Problem to work on :: Report how many lines in the records below contain the word "ring". Nothing else belongs in the answer.

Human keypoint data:
+ + + +
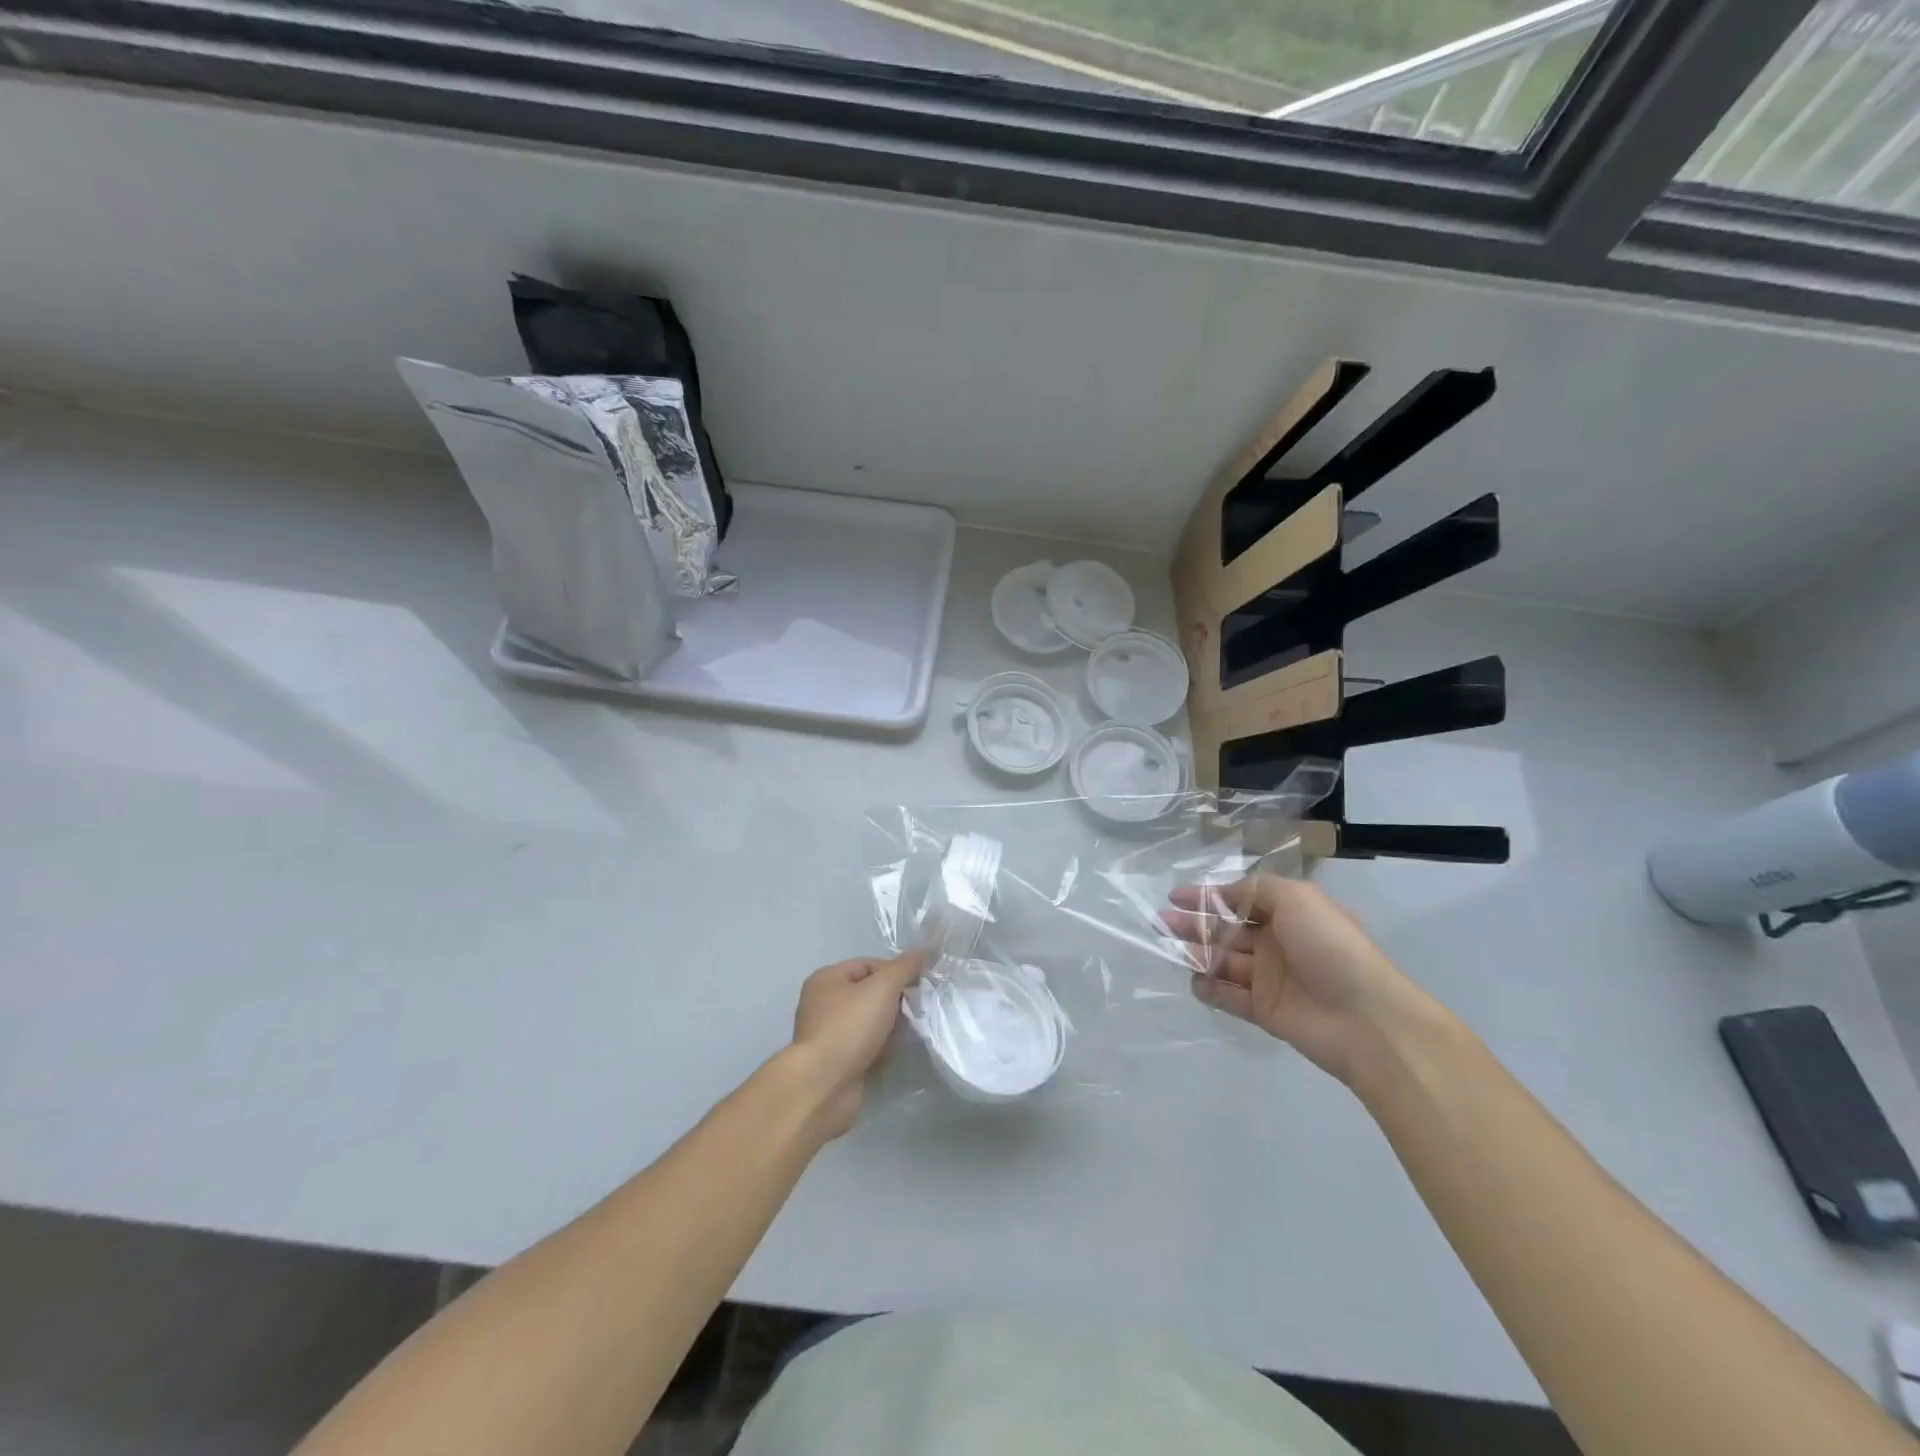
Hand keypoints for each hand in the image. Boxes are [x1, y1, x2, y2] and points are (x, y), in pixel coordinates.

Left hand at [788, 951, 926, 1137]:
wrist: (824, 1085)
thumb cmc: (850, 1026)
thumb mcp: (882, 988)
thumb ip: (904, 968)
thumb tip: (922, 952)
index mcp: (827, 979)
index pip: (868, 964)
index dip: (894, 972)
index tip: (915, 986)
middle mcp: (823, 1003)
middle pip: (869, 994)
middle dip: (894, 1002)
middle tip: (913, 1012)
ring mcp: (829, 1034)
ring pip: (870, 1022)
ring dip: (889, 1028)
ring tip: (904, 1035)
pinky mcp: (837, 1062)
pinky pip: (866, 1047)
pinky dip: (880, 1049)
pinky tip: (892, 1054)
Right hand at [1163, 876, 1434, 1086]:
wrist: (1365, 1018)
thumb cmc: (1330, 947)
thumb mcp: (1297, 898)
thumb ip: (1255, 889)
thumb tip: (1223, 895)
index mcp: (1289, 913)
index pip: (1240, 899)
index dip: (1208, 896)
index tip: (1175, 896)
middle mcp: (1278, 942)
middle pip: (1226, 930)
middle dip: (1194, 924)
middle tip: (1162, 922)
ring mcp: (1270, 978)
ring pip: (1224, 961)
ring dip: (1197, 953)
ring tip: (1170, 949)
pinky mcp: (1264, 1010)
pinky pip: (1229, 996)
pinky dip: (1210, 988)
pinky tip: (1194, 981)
+ + + +
Written response :: 8